The Daily Signal summarized the impact of this broad legal protection:

  • Religious organizations, like churches, cannot be forced to use their facilities to celebrate or solemnize weddings that violate their beliefs.
  • Religious convents, universities, and social service organizations can continue to maintain personnel and housing policies that reflect their beliefs.
  • Religious adoption agencies can continue to operate by their conviction that every child they serve deserves to be placed with a married mom and dad.
  • Bakers, photographers, florists and similar wedding-specific vendors cannot be forced to use their talents to celebrate same-sex weddings if they cannot do so in good conscience.
  • State employees cannot be fired for expressing their beliefs about marriage outside the office, and individual state clerks can opt out of issuing marriage licenses so long as no valid marriage license is delayed or impeded.

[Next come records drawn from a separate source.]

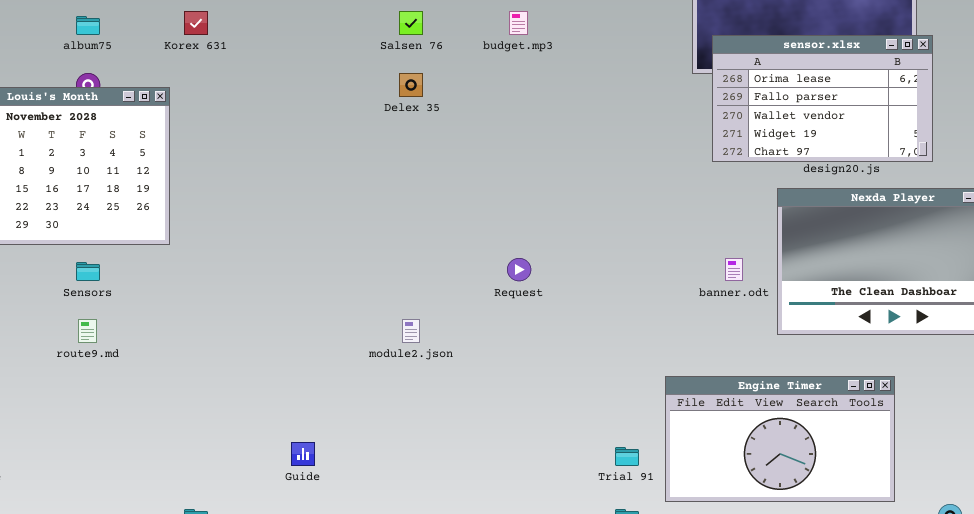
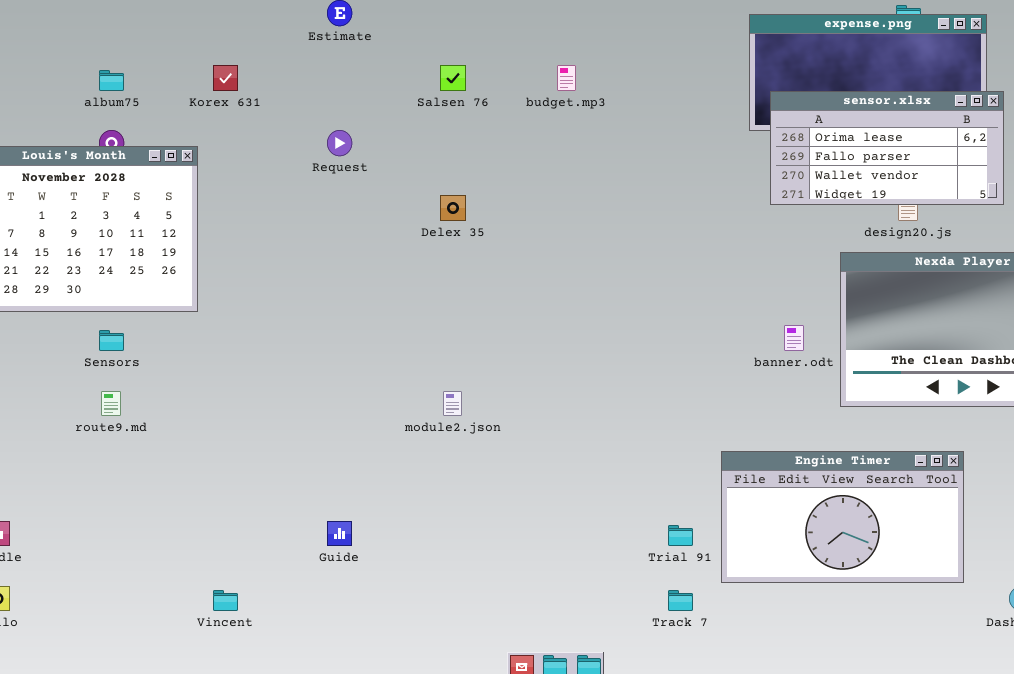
sensor.xlsx: [712,35,933,162] -> [770,91,1004,205], resized
Delex 35: [399,73,423,97] -> [440,195,466,221], moved
Request: [507,258,531,281] -> [327,130,352,156], moved

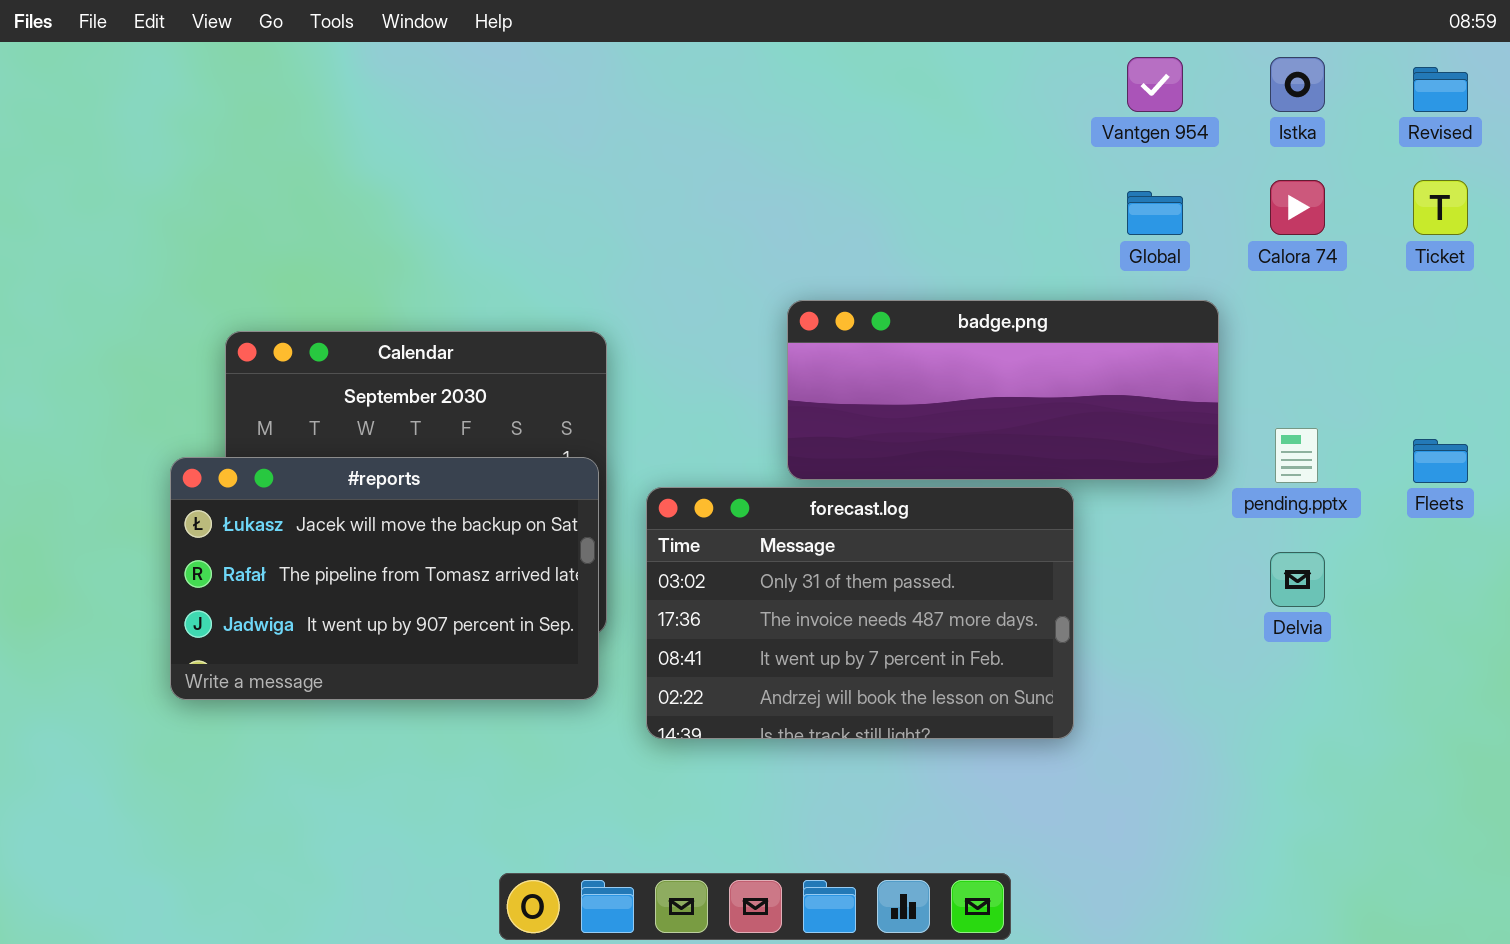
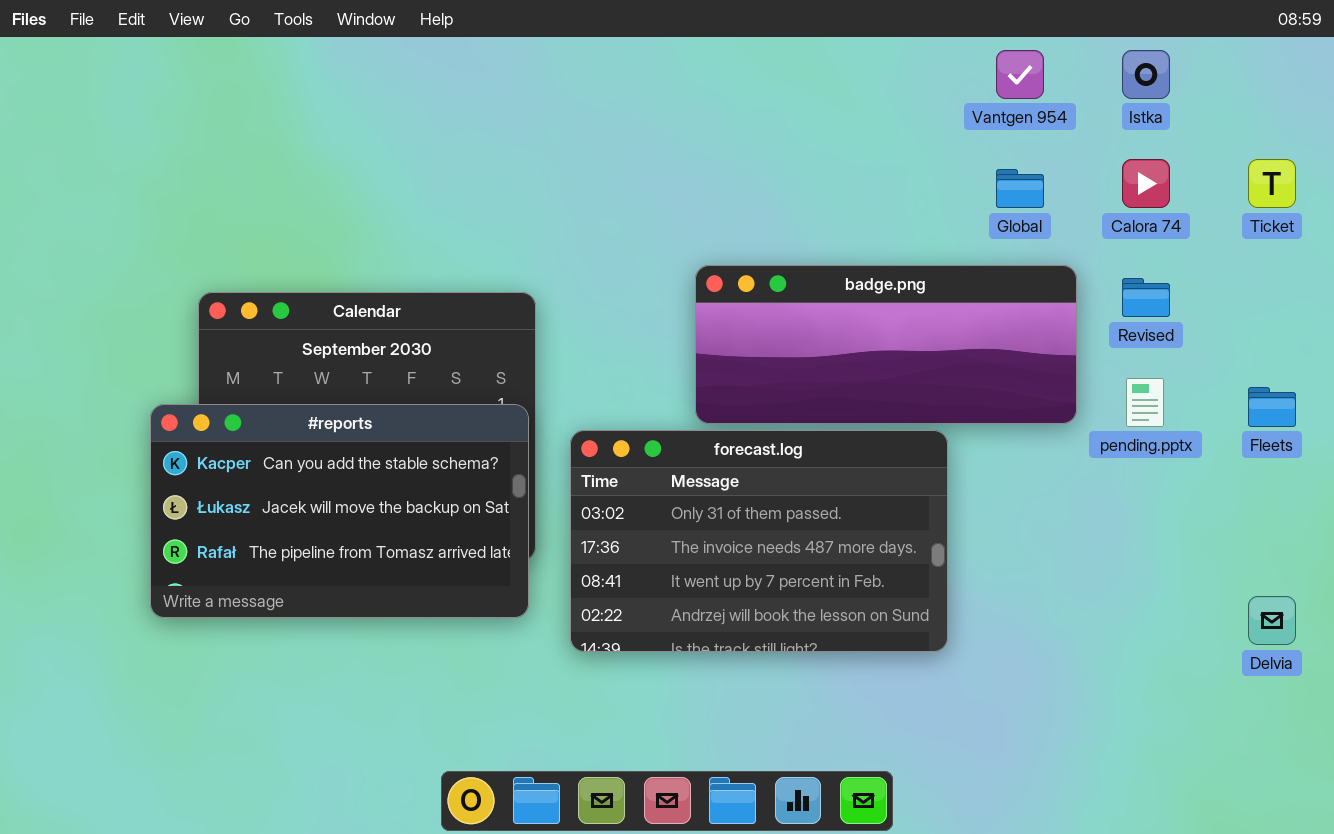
Revised: [1413,67,1468,112] -> [1122,278,1170,317], moved
#reports: [170,457,599,700] -> [150,404,529,618], scrolled up 1 row
Delvia: [1270,552,1325,607] -> [1248,596,1296,645], moved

  • Counselors and surgeons cannot be required to participate in gender identity transitioning or sex-reassignment surgeries against their faith and convictions while guaranteeing that no one is denied emergency care or visitation rights.
  • Private businesses and schools, not bureaucrats, get to set their own bathroom, shower, and locker room policies.”

As of now, the injunction on this bill has been lifted by the Fifth Circuit Court of Appeals.